3.5.4 The Scores frame

This frame is not shown by default, but it can be toggled on or off using “View -> Show/Hide scores” menu. When residue conservation has been computed, a score is assigned to each column of the snapshot at the global level and at the groups level if available. The Scores frame shows these normalized scores (between 0 and 100) for each column, the colour of the score line corresponding to the group colour, the black line corresponding to the whole snapshot.

3.5.5 The Control Panel

The Control Panel is at the bottom of the main window. By default, the frame only contains a welcome message.

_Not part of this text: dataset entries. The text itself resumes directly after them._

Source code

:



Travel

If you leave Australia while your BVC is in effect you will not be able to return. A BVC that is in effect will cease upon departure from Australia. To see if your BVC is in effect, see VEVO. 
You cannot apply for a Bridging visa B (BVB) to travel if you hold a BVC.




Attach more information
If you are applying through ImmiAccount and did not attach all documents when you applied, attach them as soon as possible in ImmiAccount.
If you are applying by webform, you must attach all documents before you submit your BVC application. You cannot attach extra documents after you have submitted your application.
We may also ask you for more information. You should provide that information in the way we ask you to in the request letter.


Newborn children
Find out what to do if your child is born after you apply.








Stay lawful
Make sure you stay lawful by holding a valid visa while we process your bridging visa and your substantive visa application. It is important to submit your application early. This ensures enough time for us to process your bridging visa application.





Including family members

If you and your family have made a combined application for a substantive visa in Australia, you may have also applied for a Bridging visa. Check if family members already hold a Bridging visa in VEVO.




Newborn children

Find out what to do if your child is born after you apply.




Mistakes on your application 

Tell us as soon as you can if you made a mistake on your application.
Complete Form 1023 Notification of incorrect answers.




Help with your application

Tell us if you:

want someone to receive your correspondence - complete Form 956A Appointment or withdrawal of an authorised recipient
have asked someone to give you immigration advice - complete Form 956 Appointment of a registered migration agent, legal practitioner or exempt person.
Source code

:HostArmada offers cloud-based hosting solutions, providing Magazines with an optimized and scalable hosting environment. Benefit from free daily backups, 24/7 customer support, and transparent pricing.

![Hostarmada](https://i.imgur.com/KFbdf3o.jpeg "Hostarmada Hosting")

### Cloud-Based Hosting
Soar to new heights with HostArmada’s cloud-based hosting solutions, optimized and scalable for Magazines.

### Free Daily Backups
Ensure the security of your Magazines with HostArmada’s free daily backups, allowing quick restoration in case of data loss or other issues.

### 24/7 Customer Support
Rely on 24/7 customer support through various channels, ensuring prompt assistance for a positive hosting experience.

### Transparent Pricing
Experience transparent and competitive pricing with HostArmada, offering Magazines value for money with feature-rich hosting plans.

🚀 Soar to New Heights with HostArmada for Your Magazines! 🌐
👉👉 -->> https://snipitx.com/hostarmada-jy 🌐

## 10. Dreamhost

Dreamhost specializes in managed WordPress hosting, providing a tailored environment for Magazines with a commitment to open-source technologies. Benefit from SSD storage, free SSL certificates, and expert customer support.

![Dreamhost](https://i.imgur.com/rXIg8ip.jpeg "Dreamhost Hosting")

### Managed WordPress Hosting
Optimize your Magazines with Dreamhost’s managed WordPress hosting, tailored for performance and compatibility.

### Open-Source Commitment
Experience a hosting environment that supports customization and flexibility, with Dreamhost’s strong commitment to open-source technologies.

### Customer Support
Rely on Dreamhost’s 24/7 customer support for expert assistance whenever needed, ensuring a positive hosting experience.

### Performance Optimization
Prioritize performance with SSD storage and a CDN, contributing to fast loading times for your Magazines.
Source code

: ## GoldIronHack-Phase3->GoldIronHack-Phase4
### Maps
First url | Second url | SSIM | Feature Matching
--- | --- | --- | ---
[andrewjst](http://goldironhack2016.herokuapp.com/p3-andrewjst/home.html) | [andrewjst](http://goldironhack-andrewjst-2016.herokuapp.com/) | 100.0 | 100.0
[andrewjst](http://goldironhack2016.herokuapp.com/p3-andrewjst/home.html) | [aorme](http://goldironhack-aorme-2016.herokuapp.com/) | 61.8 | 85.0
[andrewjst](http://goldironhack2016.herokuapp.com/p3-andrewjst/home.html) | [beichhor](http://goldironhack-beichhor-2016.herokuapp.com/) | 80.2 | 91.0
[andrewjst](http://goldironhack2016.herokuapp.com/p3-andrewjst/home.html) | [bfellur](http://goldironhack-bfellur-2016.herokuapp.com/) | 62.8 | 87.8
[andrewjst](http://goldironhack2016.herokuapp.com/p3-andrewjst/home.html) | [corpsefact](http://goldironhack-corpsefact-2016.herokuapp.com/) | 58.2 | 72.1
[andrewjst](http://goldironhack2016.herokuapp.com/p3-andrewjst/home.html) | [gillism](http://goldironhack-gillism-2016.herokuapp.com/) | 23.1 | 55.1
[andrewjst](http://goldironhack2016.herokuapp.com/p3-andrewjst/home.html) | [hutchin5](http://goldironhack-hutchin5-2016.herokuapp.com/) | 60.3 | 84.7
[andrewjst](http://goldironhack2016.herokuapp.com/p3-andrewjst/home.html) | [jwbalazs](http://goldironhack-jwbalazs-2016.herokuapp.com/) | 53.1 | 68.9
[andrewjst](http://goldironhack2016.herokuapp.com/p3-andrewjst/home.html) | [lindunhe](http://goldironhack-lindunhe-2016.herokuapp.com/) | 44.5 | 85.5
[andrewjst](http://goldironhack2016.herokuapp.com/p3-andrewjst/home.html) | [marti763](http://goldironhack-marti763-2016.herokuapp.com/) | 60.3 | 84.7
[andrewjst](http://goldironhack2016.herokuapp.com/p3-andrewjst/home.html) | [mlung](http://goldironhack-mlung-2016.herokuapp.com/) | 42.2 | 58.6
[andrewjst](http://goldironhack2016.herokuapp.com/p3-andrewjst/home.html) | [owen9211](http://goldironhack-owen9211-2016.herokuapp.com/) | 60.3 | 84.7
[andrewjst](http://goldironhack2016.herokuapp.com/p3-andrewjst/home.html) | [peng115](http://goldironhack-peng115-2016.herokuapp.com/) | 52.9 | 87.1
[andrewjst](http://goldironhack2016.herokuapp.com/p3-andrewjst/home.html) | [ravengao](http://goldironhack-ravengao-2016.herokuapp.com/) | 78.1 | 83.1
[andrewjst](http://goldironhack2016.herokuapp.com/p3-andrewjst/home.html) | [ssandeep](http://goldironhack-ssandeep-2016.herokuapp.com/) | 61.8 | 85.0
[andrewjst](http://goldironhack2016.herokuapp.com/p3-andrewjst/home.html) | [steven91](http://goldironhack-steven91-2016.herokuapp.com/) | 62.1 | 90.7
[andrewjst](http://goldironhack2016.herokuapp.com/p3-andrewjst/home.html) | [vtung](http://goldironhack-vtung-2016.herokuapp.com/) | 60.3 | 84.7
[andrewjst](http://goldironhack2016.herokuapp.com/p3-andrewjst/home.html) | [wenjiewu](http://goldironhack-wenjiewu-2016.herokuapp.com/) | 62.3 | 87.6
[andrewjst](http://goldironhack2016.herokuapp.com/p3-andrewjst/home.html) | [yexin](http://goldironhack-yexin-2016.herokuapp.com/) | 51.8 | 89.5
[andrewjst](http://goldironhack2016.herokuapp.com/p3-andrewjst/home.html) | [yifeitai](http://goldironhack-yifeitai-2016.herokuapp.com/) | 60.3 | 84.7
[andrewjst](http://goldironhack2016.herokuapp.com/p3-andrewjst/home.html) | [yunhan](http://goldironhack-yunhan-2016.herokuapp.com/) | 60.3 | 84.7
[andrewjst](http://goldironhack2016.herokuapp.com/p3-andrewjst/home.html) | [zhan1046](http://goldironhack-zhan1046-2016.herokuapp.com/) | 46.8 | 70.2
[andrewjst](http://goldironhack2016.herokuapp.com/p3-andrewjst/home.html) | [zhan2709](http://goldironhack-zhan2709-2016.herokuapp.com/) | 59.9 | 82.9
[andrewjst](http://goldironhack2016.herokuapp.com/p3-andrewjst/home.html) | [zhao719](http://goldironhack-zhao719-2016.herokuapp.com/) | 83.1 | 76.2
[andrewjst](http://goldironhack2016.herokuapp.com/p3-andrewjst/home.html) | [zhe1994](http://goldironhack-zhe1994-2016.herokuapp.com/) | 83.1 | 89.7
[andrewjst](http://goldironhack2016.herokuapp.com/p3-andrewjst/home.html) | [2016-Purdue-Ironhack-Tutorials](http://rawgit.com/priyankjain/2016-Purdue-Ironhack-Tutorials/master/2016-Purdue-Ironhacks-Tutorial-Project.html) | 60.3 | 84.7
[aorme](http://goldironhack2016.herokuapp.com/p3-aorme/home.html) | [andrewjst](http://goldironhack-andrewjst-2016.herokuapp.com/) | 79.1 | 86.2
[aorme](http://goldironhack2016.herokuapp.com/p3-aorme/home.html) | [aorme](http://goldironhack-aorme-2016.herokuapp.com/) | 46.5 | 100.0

When available, this frame contains buttons corresponding to the available features of the current snapshot, one button per feature. Pressing a button will colour the button in red, and display the feature on the snapshot. Pressing the button again will turn it to green and remove the feature.


   
Image ampoule2
The features are displayed in the order the buttons are pressed. To put a feature over another one, play with the buttons !
   

When changing tool, the content of the Control panel will change according to the tool. The content of the Control panel will be described in each tool section.

3.6 Features

Features are a central concept in Ordalie. A Feature can be defined as a characteristic attached to a zone of a sequence, a group of sequences or to the global snapshot. A sequence / group / snapshot feature can contain several items (for example, a sequence feature can contain several PFAM domains). One of the strength of Ordalie is its ability to investigate these features in different contexts, for example in the structural context of the protein.

Features are imported into Ordalie through the Macsims program XML output file [15], or using a dedicated feature file format (see section 6.4) or defined by the user through the Features Editor tool (see 4.10).